The reality is that you could actually work hard at something for years if not decades before it turns into a passive income. For example, one of my main passive income sources is music royalties. And although I now get paid reoccurring royalties from songs I wrote years ago, I initially started writing music when I was in my teens, but wasn’t offered publishing deals until I was in my late 30’s. Not to say that this is everyone’s experience or that I couldn’t have achieved this sooner had I known then what I know now. But my point is that passive income does not routinely derive from easy work. Nor is it necessary to seek easy jobs to have passive income.
Passive income at its core is about automation and being able to do something once that continues to pay you long after the work is done. So in that regard, most any job that can be automated can be converted into a passive income source. When thinking about ways to generate passive income, there are a few things you need to consider.
- What skill sets or products do you possess or can acquire that if marketed would generate additional revenue? Ideally you want these skills and or products to require as little overhead as possible to bring to market.
- What is the time and effort commitment needed to bring the above mentioned skills and or products to market, and generate revenue? To answer this question you need to have thorough knowledge about how money is generated through the skills and or products you are marketing.
- How do you automate the process so that minimal to no further effort is required on your part to generate continued reoccurring revenue?
A common mistake people make when building passive income and business in general is quitting their regular steady income source too soon. A general rule of thumb is to allow your passive income revenue to ellipse your regular income by 3 times the amount for a solid year before considering quitting your regular income if at all possible. This ideally gives you an opportunity to evaluate the consistency and future revenue generating potential of your passive income.

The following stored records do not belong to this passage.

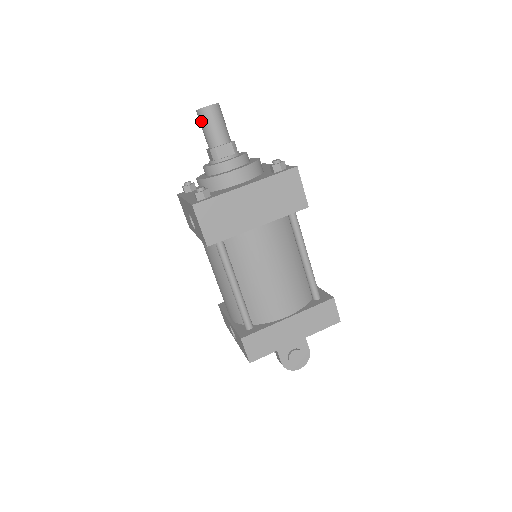
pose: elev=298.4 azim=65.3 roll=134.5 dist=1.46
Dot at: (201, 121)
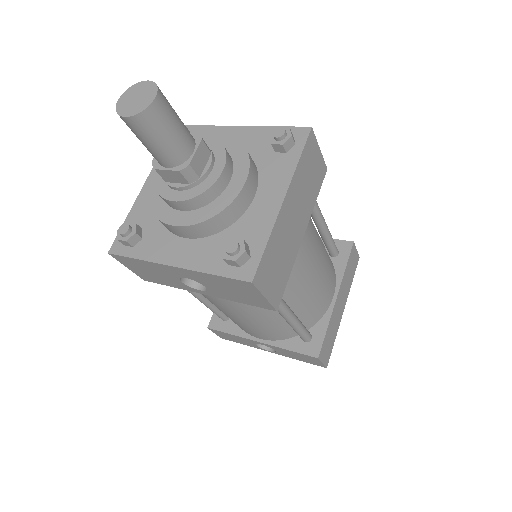
Dot at: (145, 133)
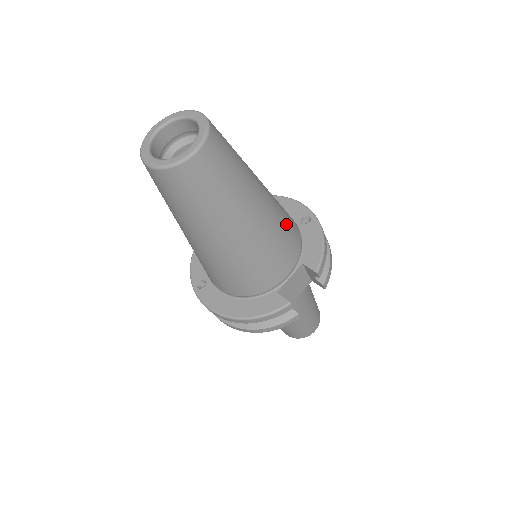
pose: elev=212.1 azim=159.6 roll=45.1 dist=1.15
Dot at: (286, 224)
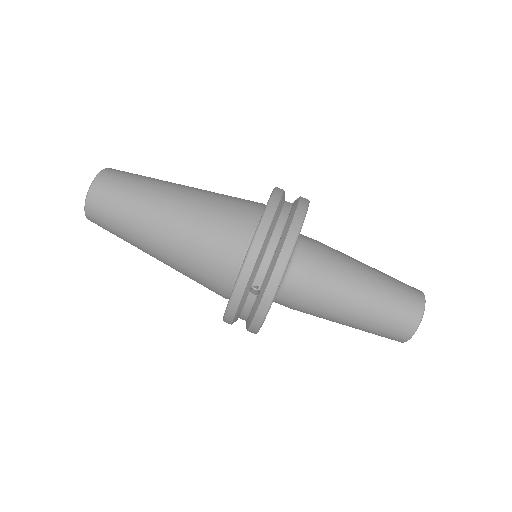
Dot at: occluded
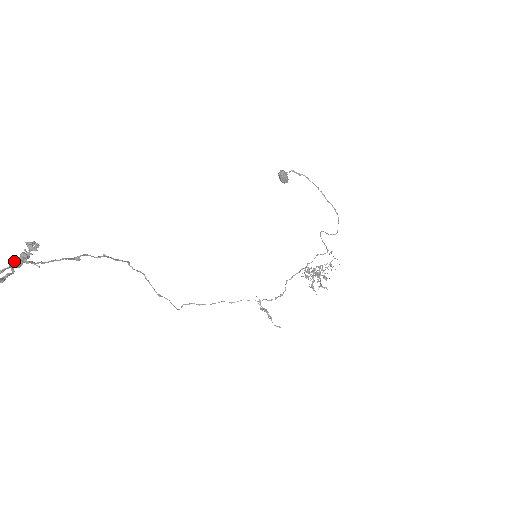
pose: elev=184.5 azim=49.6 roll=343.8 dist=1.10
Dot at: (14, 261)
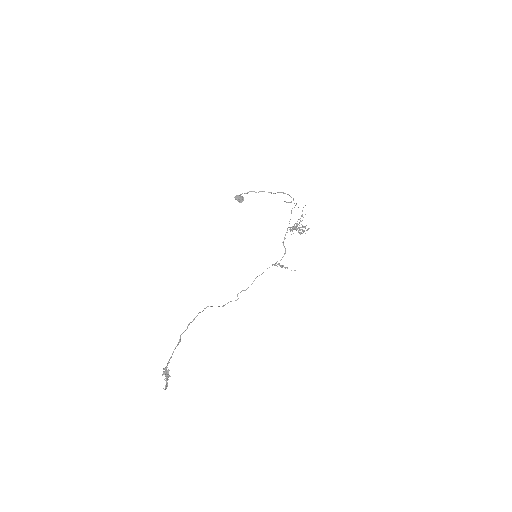
Dot at: (166, 380)
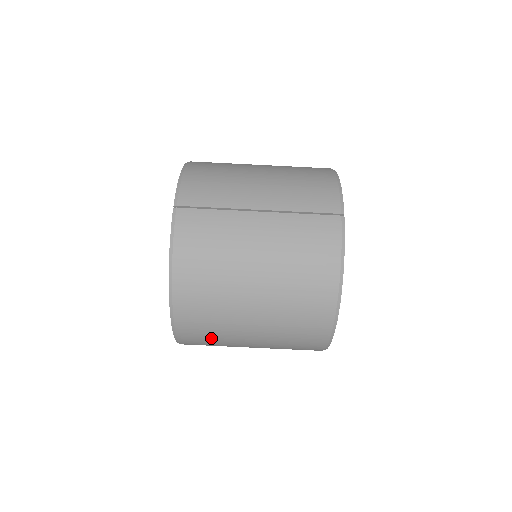
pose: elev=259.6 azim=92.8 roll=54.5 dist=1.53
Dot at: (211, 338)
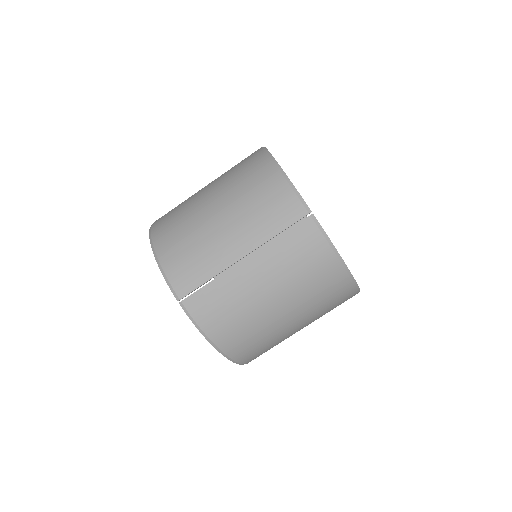
Dot at: occluded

In the past passive income opportunities where relegating to industries that required a more substantial up-front financial obligation such as real estate, stock investing, and the like.
With the ever expanding possibilities of the internet, new and exciting passive income opportunities are constantly emerging. And there is no better time than the present to engage and master these opportunities. As most have come to realize, a key factor in success with emerging technologies is being an early adopter. If I could advise anyone seeking to master passive income in today’s climate I would say this. Try everything, try it early, and try it often.